*Directions for this task:*
Answer these questions from the code, using one line for each answer.
(a) What value does the code assign to the figure size setting?
(b) Which clustering class is imported from sklearn?
(c) Which pandas function reads the two data files?

*Extract:*
_____
In [None]:
# ============================================
# 0. Imports & Colab setup
# ============================================
import numpy as np
import pandas as pd
import matplotlib.pyplot as plt

from sklearn.cluster import KMeans
from scipy.stats import spearmanr

plt.rcParams["figure.figsize"] = (12, 6)

# ============================================
# 1. Load data from MyDrive
# ============================================

metric_data = "E:\\5 Code\\2025_cu_qmim\\data\\price_metrics.parquet"
std_data    = "E:\\5 Code\\2025_cu_qmim\\data\\factors_std.parquet"

px_all      = pd.read_parquet(metric_data)
factors_std = pd.read_parquet(std_data)
_____
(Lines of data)
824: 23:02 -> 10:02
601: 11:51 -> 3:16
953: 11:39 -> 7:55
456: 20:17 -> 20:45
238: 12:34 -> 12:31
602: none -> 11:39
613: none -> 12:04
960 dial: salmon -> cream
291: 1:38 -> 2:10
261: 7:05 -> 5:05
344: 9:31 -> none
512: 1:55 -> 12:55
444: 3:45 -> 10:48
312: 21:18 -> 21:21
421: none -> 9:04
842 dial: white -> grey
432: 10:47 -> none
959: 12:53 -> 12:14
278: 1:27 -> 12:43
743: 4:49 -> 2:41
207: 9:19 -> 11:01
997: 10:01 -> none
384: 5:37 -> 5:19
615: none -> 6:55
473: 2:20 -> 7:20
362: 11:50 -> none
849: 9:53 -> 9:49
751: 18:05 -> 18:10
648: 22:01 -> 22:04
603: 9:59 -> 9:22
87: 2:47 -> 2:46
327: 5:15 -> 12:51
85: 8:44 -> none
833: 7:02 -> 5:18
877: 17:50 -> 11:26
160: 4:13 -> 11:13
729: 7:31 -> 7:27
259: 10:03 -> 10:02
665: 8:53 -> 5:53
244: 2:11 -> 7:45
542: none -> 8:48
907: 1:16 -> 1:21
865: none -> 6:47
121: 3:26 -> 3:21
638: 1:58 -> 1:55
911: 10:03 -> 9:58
_____
*Complete output:*
(a) (12, 6)
(b) KMeans
(c) pd.read_parquet